_Data for processing:_
-------------------------
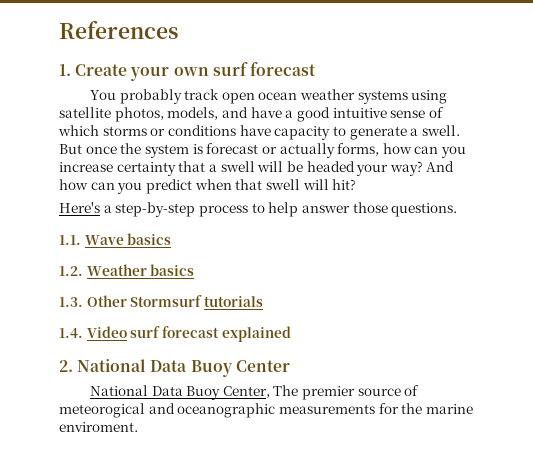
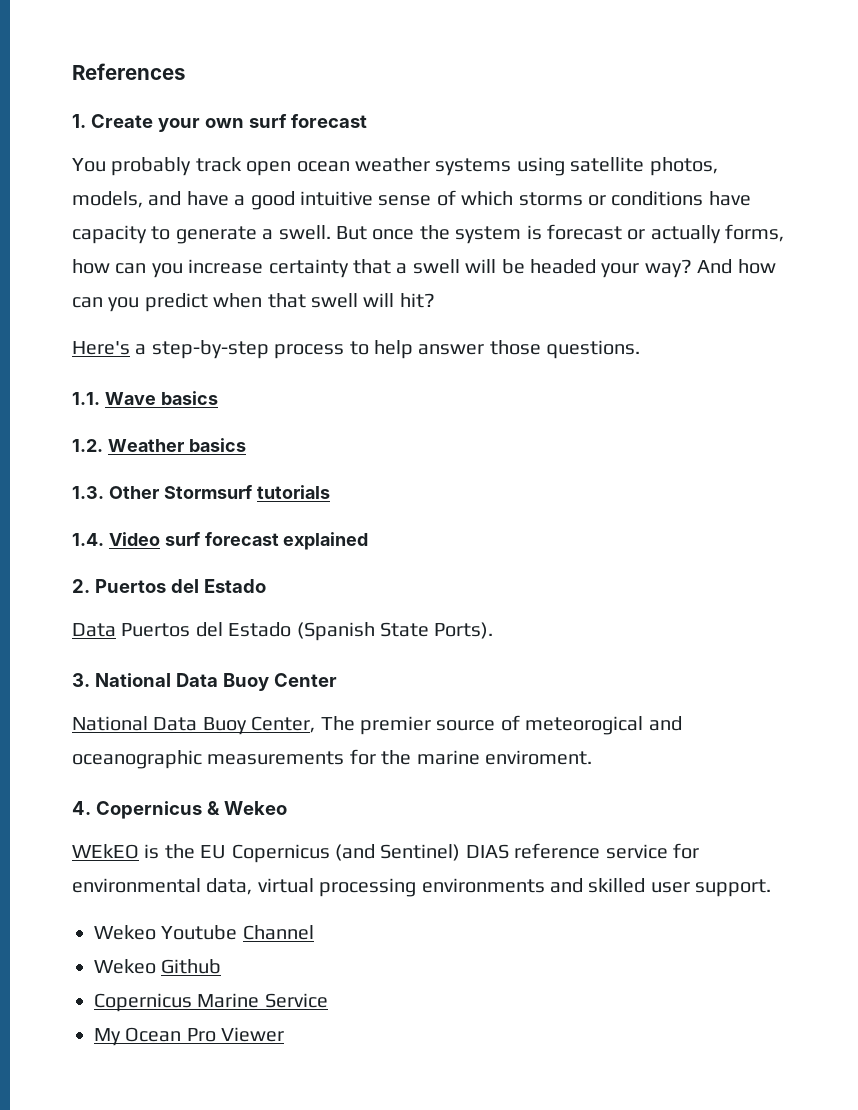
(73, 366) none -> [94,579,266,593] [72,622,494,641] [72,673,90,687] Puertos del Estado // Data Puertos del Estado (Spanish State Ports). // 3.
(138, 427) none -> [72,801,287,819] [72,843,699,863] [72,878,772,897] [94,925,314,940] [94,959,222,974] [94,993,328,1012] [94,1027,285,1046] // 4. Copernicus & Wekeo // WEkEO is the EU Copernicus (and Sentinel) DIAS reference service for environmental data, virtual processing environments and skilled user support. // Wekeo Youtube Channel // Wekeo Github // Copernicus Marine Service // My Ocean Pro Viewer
-------------------------
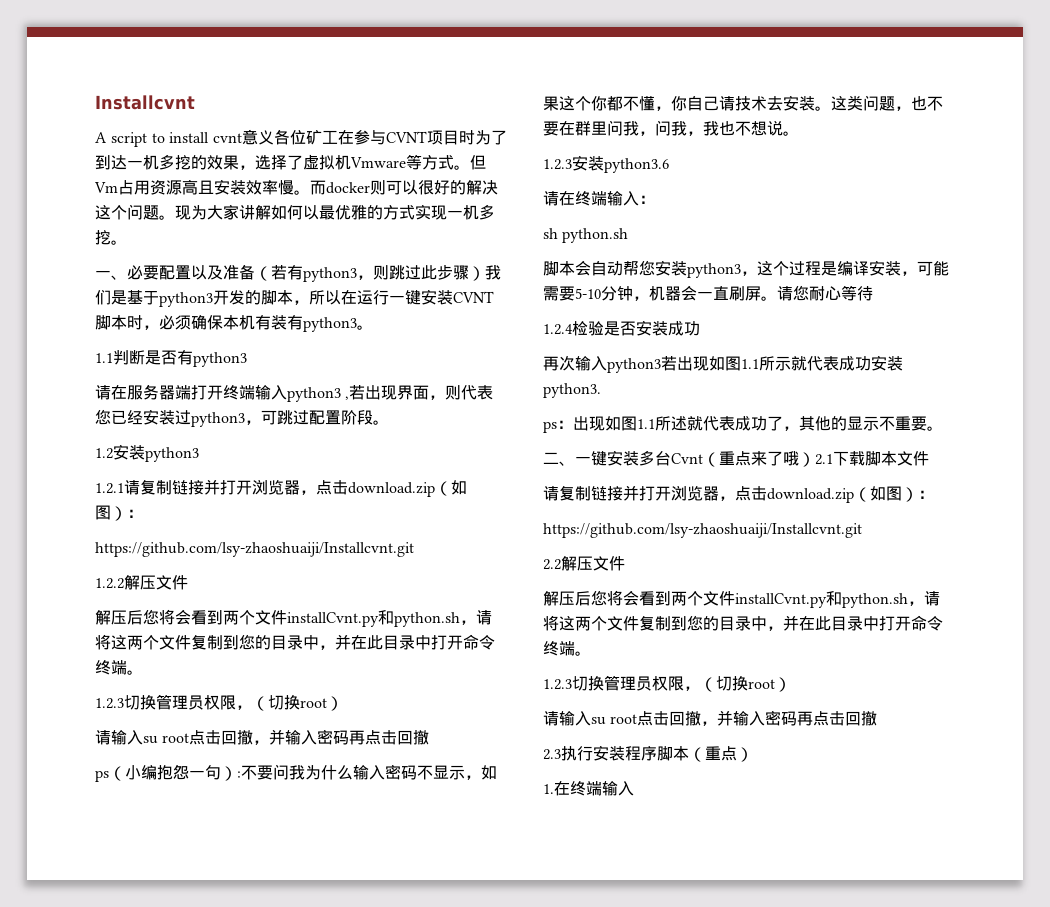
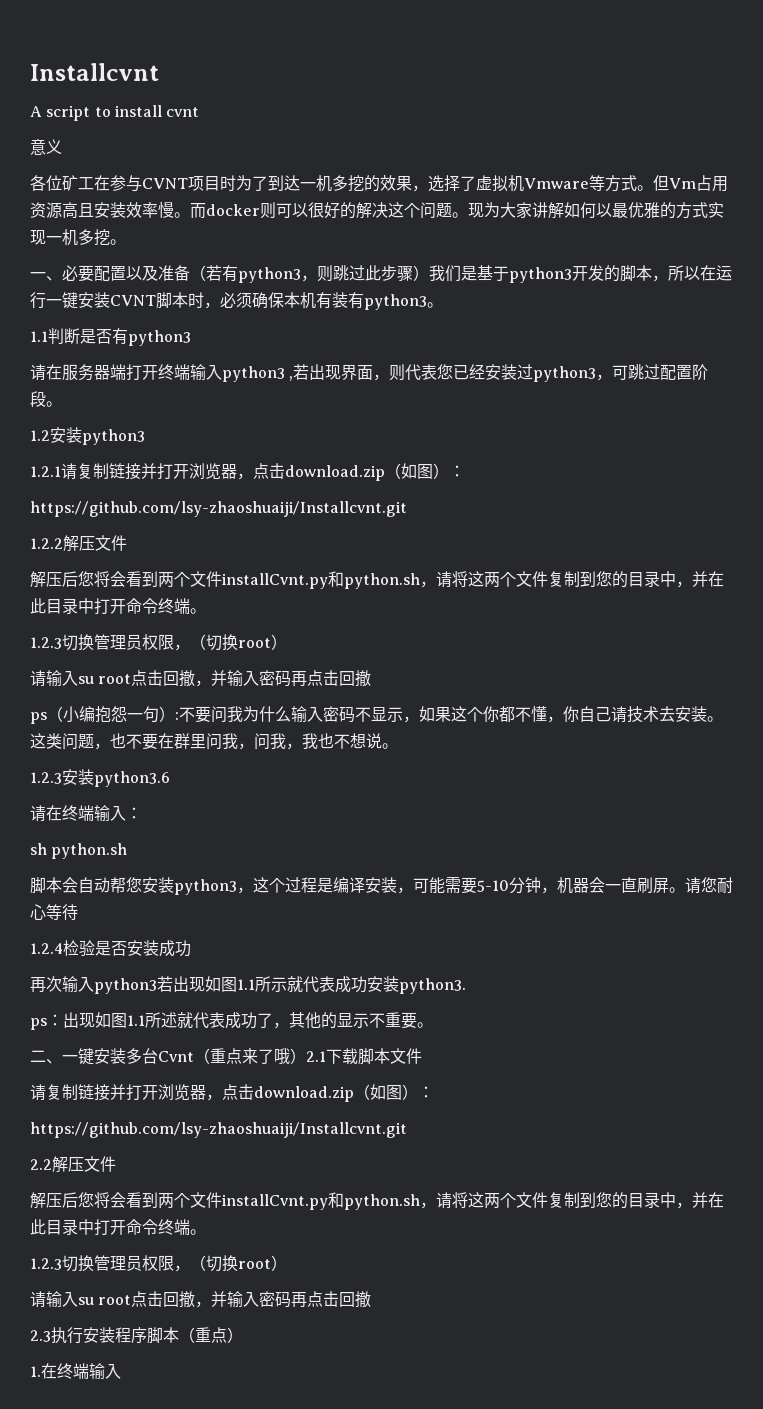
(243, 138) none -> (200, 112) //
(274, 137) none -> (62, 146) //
-------------------------
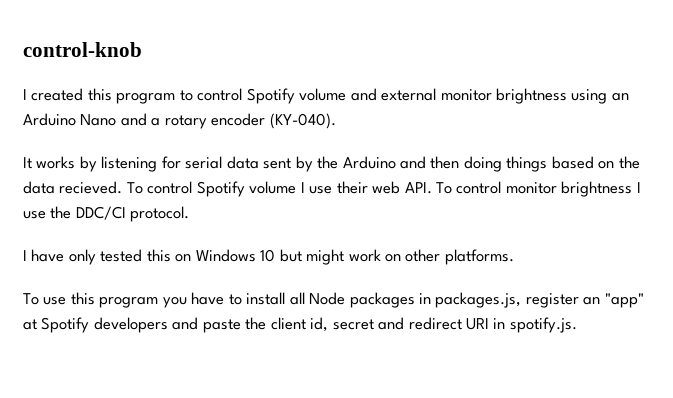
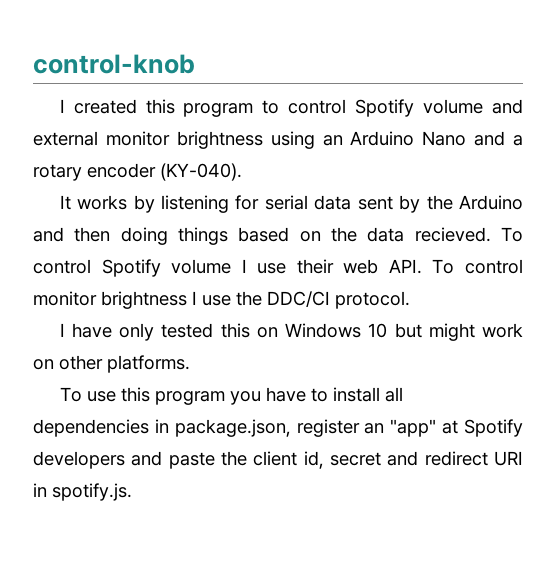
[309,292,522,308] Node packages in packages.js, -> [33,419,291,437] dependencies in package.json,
-------------------------
_Task statement:_ Your answer should be each line from the preceding material in which the word "none" occurs.

_Written response:_
(73, 366) none -> [94,579,266,593] [72,622,494,641] [72,673,90,687] Puertos del Estado // Data Puertos del Estado (Spanish State Ports). // 3.
(138, 427) none -> [72,801,287,819] [72,843,699,863] [72,878,772,897] [94,925,314,940] [94,959,222,974] [94,993,328,1012] [94,1027,285,1046] // 4. Copernicus & Wekeo // WEkEO is the EU Copernicus (and Sentinel) DIAS reference service for environmental data, virtual processing environments and skilled user support. // Wekeo Youtube Channel // Wekeo Github // Copernicus Marine Service // My Ocean Pro Viewer
(243, 138) none -> (200, 112) //
(274, 137) none -> (62, 146) //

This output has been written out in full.